**Your assignment**
The line containing "ampliamente a los de la iglesia original de" marks the end: quote every line from the start of the records below through it, word for word.

Records shown Start Marker

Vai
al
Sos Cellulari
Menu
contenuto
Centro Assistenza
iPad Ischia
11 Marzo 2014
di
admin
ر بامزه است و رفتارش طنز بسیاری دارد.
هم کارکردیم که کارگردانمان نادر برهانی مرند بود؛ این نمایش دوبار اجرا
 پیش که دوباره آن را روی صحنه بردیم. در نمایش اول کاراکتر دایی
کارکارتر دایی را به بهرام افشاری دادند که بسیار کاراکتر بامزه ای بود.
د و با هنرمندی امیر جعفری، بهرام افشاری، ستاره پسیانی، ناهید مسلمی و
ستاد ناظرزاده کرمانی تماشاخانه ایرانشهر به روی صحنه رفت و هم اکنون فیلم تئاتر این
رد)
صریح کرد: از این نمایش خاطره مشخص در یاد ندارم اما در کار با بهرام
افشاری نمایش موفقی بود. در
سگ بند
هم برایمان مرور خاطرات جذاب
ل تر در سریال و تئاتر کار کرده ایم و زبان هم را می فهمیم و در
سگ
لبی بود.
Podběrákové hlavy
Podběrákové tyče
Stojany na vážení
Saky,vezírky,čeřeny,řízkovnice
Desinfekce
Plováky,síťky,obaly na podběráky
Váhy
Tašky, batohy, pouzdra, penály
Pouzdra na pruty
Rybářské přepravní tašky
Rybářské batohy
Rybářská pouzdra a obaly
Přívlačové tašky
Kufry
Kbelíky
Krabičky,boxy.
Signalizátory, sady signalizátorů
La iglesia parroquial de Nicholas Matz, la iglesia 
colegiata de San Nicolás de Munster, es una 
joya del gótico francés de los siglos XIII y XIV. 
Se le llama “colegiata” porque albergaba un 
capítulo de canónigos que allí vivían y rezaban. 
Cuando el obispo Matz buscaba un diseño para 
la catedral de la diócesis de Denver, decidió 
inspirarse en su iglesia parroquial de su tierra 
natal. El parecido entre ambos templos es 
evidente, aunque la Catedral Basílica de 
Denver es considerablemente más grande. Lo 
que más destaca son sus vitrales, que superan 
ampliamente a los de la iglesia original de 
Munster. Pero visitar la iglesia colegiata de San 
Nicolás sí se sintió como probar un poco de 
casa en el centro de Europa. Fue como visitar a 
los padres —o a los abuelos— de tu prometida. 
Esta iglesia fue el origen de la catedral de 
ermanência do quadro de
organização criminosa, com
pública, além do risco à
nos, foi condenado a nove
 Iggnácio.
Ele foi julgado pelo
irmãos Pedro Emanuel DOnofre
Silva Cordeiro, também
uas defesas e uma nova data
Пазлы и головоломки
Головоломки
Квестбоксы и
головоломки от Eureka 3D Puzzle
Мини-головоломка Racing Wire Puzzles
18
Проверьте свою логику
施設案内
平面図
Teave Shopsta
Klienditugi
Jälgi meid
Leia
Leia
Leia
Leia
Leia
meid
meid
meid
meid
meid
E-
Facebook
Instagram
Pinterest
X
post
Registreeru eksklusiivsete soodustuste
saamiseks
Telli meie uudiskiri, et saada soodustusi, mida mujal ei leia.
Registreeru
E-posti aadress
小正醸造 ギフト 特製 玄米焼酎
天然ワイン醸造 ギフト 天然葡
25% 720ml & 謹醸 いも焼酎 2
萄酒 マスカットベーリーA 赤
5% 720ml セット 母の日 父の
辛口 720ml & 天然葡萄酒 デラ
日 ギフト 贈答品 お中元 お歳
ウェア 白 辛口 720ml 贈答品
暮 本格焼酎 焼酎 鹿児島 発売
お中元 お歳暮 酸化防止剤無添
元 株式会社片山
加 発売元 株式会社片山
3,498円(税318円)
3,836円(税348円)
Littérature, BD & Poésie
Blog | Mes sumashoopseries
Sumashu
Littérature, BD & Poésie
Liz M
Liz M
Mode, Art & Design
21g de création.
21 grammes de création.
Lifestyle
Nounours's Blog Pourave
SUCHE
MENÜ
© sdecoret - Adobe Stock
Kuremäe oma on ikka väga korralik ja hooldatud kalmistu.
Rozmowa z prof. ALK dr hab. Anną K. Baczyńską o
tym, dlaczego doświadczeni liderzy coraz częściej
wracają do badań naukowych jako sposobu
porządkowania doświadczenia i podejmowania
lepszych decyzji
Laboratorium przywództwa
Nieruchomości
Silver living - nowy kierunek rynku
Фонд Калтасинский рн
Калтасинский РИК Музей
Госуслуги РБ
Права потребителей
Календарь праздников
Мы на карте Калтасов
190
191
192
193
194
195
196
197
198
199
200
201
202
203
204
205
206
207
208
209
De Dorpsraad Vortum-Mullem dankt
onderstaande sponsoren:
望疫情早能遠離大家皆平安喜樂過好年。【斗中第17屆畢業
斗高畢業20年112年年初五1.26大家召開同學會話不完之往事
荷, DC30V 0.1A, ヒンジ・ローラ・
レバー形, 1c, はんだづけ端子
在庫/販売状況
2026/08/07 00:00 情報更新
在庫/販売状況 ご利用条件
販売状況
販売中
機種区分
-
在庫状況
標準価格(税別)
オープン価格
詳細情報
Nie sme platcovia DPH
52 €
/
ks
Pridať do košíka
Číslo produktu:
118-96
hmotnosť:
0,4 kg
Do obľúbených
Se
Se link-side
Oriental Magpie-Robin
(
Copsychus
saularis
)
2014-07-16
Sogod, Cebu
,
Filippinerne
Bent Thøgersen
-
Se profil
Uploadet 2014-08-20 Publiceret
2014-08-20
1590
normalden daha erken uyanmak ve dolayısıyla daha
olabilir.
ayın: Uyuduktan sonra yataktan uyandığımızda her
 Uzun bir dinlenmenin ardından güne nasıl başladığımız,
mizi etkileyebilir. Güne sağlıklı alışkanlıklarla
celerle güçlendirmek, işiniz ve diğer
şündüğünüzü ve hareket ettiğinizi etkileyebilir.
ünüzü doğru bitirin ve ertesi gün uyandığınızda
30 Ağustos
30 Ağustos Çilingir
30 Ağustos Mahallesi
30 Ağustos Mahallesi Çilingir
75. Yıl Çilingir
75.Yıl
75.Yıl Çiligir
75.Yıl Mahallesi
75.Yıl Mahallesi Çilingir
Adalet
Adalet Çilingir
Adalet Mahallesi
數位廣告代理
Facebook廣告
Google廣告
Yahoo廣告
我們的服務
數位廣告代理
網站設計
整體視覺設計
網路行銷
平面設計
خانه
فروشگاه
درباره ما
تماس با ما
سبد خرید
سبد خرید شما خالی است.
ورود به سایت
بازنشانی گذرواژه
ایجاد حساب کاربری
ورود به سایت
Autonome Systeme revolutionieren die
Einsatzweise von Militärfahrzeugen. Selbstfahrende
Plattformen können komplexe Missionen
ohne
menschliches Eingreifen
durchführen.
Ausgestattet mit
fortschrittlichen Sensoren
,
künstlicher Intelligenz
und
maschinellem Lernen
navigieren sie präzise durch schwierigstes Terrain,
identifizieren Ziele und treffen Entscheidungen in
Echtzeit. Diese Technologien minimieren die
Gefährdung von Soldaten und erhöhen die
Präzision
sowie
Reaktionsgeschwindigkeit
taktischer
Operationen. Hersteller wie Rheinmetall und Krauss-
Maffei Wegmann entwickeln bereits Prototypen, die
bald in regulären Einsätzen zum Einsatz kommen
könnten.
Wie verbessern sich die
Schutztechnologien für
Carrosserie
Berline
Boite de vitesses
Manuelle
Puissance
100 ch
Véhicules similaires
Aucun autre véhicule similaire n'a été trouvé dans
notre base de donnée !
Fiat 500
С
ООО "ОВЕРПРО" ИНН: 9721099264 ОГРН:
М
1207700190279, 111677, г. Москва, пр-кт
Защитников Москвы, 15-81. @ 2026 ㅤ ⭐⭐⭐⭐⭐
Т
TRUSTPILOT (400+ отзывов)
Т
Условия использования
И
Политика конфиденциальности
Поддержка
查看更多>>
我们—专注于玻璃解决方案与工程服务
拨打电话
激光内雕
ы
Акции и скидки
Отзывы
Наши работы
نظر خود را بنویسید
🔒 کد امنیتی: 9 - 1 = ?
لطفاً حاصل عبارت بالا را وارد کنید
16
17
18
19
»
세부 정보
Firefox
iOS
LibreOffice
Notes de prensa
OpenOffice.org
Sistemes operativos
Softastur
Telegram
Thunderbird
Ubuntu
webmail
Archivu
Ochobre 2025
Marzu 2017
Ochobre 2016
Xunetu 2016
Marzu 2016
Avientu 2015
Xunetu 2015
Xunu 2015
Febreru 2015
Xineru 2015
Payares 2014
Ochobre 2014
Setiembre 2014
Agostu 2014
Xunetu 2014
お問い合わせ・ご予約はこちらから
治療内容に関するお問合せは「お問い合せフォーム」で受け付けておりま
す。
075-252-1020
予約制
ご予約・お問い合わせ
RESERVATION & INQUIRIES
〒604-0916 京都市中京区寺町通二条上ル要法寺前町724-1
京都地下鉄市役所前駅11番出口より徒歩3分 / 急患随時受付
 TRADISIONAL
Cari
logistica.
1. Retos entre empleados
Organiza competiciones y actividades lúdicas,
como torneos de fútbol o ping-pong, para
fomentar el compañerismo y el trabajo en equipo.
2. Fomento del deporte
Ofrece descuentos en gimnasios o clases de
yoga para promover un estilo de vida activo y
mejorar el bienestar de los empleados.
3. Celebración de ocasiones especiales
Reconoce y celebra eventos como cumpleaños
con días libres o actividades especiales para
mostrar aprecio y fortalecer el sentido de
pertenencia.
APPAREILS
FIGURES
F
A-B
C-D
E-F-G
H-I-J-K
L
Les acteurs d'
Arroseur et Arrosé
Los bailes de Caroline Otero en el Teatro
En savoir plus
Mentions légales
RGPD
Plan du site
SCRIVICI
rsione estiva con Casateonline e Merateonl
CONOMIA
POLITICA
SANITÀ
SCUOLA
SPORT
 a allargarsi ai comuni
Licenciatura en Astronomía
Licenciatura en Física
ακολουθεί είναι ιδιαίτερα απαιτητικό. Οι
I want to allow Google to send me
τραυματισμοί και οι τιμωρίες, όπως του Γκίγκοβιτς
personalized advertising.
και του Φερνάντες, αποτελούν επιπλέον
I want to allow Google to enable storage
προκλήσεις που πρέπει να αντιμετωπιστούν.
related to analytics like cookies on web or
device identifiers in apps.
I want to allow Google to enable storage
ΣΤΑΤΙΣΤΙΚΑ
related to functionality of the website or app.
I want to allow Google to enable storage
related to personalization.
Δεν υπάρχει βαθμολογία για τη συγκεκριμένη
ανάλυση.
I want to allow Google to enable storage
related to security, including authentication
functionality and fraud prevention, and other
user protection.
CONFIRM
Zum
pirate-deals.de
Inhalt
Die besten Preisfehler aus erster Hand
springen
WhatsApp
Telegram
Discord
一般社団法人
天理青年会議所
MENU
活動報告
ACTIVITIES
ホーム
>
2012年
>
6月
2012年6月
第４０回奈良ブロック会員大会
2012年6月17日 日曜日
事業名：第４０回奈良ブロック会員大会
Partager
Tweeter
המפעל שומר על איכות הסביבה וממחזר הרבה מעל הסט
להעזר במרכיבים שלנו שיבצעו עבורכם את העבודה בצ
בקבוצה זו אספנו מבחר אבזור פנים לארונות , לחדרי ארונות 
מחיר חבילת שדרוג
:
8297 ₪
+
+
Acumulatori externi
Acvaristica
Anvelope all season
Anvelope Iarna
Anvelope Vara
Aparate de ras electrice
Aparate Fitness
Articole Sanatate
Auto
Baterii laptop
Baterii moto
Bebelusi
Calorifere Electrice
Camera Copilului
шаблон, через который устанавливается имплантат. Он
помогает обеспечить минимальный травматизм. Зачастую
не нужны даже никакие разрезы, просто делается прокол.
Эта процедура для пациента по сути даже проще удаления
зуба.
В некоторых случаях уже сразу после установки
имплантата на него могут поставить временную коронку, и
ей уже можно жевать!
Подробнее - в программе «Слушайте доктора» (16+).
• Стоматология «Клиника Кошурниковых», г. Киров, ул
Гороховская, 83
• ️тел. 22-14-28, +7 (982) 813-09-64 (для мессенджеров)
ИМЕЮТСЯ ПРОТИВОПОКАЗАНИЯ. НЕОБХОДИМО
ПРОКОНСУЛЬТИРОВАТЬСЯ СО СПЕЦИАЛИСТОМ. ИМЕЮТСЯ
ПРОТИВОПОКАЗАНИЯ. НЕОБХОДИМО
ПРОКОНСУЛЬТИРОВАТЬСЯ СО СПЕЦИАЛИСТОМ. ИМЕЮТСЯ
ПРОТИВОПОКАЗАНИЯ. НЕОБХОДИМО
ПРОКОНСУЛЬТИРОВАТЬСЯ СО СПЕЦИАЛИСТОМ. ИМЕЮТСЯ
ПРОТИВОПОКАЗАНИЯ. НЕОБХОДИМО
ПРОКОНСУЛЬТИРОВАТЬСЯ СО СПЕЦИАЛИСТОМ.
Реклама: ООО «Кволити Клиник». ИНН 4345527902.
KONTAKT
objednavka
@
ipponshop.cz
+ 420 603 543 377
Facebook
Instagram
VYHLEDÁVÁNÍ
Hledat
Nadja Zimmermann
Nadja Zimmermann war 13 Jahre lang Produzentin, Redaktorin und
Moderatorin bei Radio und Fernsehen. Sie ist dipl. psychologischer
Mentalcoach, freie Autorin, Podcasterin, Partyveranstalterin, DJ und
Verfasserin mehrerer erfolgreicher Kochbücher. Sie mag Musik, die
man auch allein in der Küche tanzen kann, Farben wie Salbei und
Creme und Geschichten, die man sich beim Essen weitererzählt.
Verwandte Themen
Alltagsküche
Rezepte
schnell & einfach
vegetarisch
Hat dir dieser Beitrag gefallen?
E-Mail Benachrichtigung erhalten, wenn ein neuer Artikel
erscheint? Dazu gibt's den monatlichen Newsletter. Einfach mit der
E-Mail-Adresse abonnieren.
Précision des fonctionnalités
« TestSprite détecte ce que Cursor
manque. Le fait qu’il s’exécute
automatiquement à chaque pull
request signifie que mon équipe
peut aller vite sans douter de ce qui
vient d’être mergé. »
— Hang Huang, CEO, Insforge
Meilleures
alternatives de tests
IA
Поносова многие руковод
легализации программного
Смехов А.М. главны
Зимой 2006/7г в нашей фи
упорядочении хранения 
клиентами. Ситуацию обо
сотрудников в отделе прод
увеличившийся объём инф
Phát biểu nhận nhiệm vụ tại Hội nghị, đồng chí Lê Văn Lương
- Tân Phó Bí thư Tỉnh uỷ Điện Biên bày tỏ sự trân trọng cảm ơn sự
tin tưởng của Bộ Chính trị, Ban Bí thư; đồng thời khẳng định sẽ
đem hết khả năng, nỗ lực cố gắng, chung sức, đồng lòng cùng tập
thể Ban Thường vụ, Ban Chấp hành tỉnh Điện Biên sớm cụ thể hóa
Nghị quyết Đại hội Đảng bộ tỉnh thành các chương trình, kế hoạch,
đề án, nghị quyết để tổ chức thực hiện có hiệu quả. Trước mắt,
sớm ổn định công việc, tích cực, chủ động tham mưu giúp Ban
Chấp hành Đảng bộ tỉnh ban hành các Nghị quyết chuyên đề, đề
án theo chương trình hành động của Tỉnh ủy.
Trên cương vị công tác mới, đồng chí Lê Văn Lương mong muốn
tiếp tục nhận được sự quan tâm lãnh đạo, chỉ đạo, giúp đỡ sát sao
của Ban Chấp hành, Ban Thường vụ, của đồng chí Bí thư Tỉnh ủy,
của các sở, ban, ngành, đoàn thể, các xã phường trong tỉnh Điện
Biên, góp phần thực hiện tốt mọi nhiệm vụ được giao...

Records shown End Marker

**Reply to the task**
Vai
al
Sos Cellulari
Menu
contenuto
Centro Assistenza
iPad Ischia
11 Marzo 2014
di
admin
ر بامزه است و رفتارش طنز بسیاری دارد.
هم کارکردیم که کارگردانمان نادر برهانی مرند بود؛ این نمایش دوبار اجرا
 پیش که دوباره آن را روی صحنه بردیم. در نمایش اول کاراکتر دایی
کارکارتر دایی را به بهرام افشاری دادند که بسیار کاراکتر بامزه ای بود.
د و با هنرمندی امیر جعفری، بهرام افشاری، ستاره پسیانی، ناهید مسلمی و
ستاد ناظرزاده کرمانی تماشاخانه ایرانشهر به روی صحنه رفت و هم اکنون فیلم تئاتر این
رد)
صریح کرد: از این نمایش خاطره مشخص در یاد ندارم اما در کار با بهرام
افشاری نمایش موفقی بود. در
سگ بند
هم برایمان مرور خاطرات جذاب
ل تر در سریال و تئاتر کار کرده ایم و زبان هم را می فهمیم و در
سگ
لبی بود.
Podběrákové hlavy
Podběrákové tyče
Stojany na vážení
Saky,vezírky,čeřeny,řízkovnice
Desinfekce
Plováky,síťky,obaly na podběráky
Váhy
Tašky, batohy, pouzdra, penály
Pouzdra na pruty
Rybářské přepravní tašky
Rybářské batohy
Rybářská pouzdra a obaly
Přívlačové tašky
Kufry
Kbelíky
Krabičky,boxy.
Signalizátory, sady signalizátorů
La iglesia parroquial de Nicholas Matz, la iglesia 
colegiata de San Nicolás de Munster, es una 
joya del gótico francés de los siglos XIII y XIV. 
Se le llama “colegiata” porque albergaba un 
capítulo de canónigos que allí vivían y rezaban. 
Cuando el obispo Matz buscaba un diseño para 
la catedral de la diócesis de Denver, decidió 
inspirarse en su iglesia parroquial de su tierra 
natal. El parecido entre ambos templos es 
evidente, aunque la Catedral Basílica de 
Denver es considerablemente más grande. Lo 
que más destaca son sus vitrales, que superan 
ampliamente a los de la iglesia original de 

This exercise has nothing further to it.